The percentage of Tokyo-based companies that allow their employees to telecommute has fallen below 50% for the first time since April 2020, a Tokyo metropolitan government survey has shown.

The telephone survey, which has been conducted monthly since March 2020, covers about 1,000 companies with 30 or more employees.

In April this year, 200 of the 428 responding companies, or 46.7%, said they were continuing with telecommuting, down 4.9 percentage points from the previous month.

Telecommuting spread rapidly amid the coronavirus pandemic, but it is likely that many firms reverted to their traditional office workstyles from April, the start of their business year.

The percentage of companies that introduced telecommuting jumped from 24% in March 2020 — when the coronavirus began to spread — to 62.7% the following month, when the state of emergency was first declared. Thereafter, the percentage remained in the 50% to 60% range, peaking at 65% in August 2021 — when the fifth wave of coronavirus infections hit — then began to decline.

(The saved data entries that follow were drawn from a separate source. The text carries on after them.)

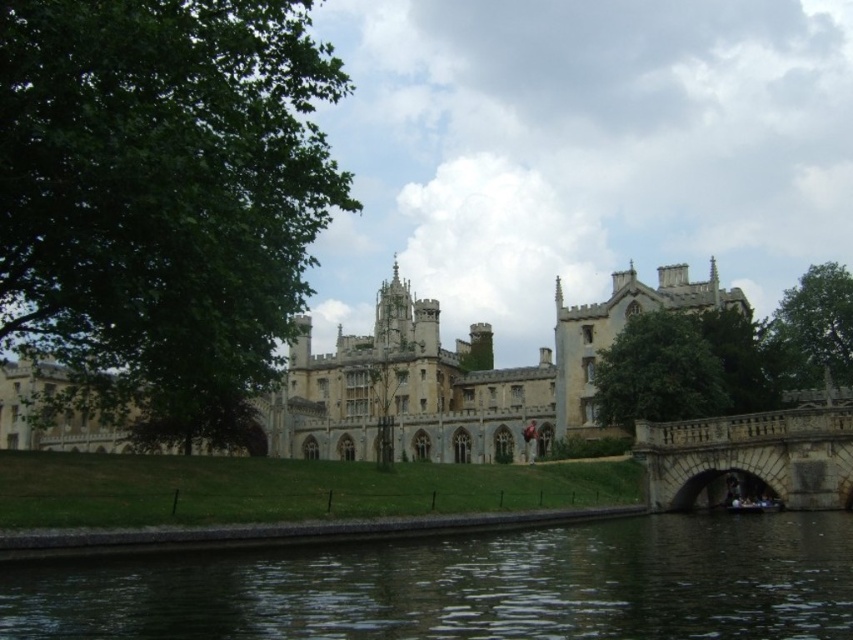
Which is above, green leafy tree at left or green leafy tree at center?

Positioned higher is green leafy tree at left.

Does green leafy tree at left appear under green leafy tree at center?

Actually, green leafy tree at left is above green leafy tree at center.

Does point (126, 51) lie in front of point (610, 408)?

Yes, it is in front of point (610, 408).

Find the location of `green leafy tree at left`. green leafy tree at left is located at coordinates (161, 184).

Between dark green water at lower center and stone castle at center, which one is positioned lower?

dark green water at lower center

Is point (366, 605) closer to viewer compared to point (502, 376)?

Yes, it is in front of point (502, 376).

Does point (796, 525) come in front of point (345, 372)?

Yes, point (796, 525) is in front of point (345, 372).

You are a GUI agent. You are given a task and a screenshot of the screen. Output one action in this format:
    pyautogui.click(x=<x>, y=<y>)
    Task: Click on the dark green water at lower center
    The height and width of the screenshot is (640, 853).
    Given the screenshot: What is the action you would take?
    pyautogui.click(x=466, y=586)

From the picture: Is stone castle at center positioned behind green leafy tree at upper right?

No, stone castle at center is closer to the viewer.

Is stone castle at center above green leafy tree at upper right?

No, stone castle at center is not above green leafy tree at upper right.

Locate an element on the screen. stone castle at center is located at coordinates (457, 376).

According to the April survey, 57 companies that had previously introduced telecommuting did not implement the system in April. A majority, or 30 companies, cited the ebbing of the coronavirus pandemic as a reason.

The metropolitan government plans to promote telecommuting even after the pandemic subsides to “spread flexible work styles,” and will launch a new program in June to subsidize the cost of necessary equipment.